Let me explain why it gives this result; it checks the key type of the document of collection and then counts the number of documents in which key name type was present. Similarly, you can group documents or sum them based on some condition.
There are a few more things that can be performed on the Aggregation tab.
- Topmost of them is to save you aggregation pipeline code or work in a file so it can be used later.
- There are options to Limit and Max Time, which are there to limit your number of documents return my aggregation cause if a user uses groupby operator or other operator listed and if it exceeds certain memory and rams the pipeline stage will break so another way to make sure that our result is specific but one can undoubtedly alter them based on needs.
Schema Tab
This is very useful in terms of seeing values in the collection and data types of the document key.
- If you see below the active key is it's a data type, in our case it is boolean.
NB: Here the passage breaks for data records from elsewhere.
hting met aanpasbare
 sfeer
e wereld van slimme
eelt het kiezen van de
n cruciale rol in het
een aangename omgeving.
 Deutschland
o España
On the right side, you can see a bar which gives used values in graphical form.
- You can also see how much each value impacts the present key means true and false.
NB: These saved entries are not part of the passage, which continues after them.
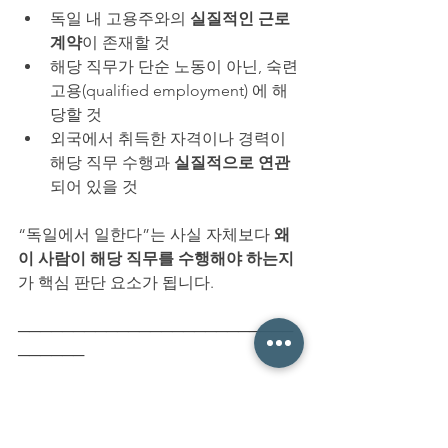
독일 내 고용주와의 
실질적인 근로
계약
이 존재할 것
해당 직무가 단순 노동이 아닌, 숙련 
고용(qualified employment) 에 해
당할 것
외국에서 취득한 자격이나 경력이 
해당 직무 수행과 
실질적으로 연관
되어 있을 것
“독일에서 일한다”는 사실 자체보다 
왜 
이 사람이 해당 직무를 수행해야 하는지
가 핵심 판단 요소가 됩니다.
─────────────────────────
──────
▣ 
직무 내용과 자격의 연관성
- If you see closely, you can see that true proportion is greater than false means in this collection every (which you can also add a condition for a document as filter tab is there on top) document key active hold's more true value than false.
Now, different data types have different graphical representations, as you can see in the above image like date, etc.
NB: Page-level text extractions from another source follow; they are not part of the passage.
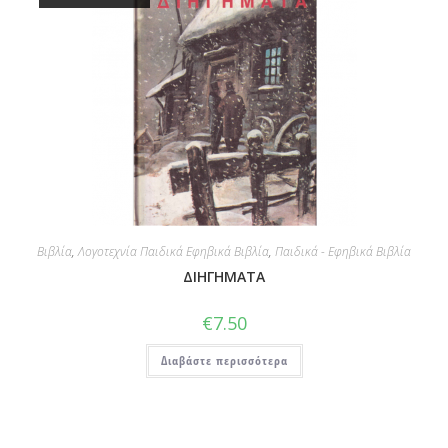
Βιβλία
,
Λογοτεχνία Παιδικά Εφηβικά Βιβλία
,
Παιδικά - Εφηβικά Βιβλία
ΔΙΗΓΗΜΑΤΑ
€
7.50
Διαβάστε περισσότερα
In general, I think this information is useful for knowing and analyzing how a collection is working.
Explain Plan Tab
This tab is there to check the response of our query, which is written in the above screenshot as it tells how much time a query takes to execute and return data, and also, there is data regarding the index in this.
Index Tab
Now in this, one can see what are all indexes related to the collection, what are their properties, and the size of an index. Index can delete an index too.
Note: Primary key index cannot be deleted.
Create Index
This will be used to add an index name, adding a field name, and selecting the index sorting with either -1 or 1.
For options list, click on the drop-down, and it will open a list click on a small icon provide with the text, and it will explain each option in detail.
Validation Tab
Now, this is the final tab that tells validation over each document. This means we write some validation action, and it will run over the whole collection and schema and check if any documents failed over that set of validation rules means.
See, this has added a required field for email, and for active added a property that value is an enum(choice-based) that it can be either true or false, so with this validate, no document failed our validation check.
Note: if something passes or fails, it will only return a sample of that document present in our collection, not all of the documents.
Now, if I remove false from enum choice, you can see that there is one document that failed our validation check.
So with this now, we know all the features available in the mongo Compass.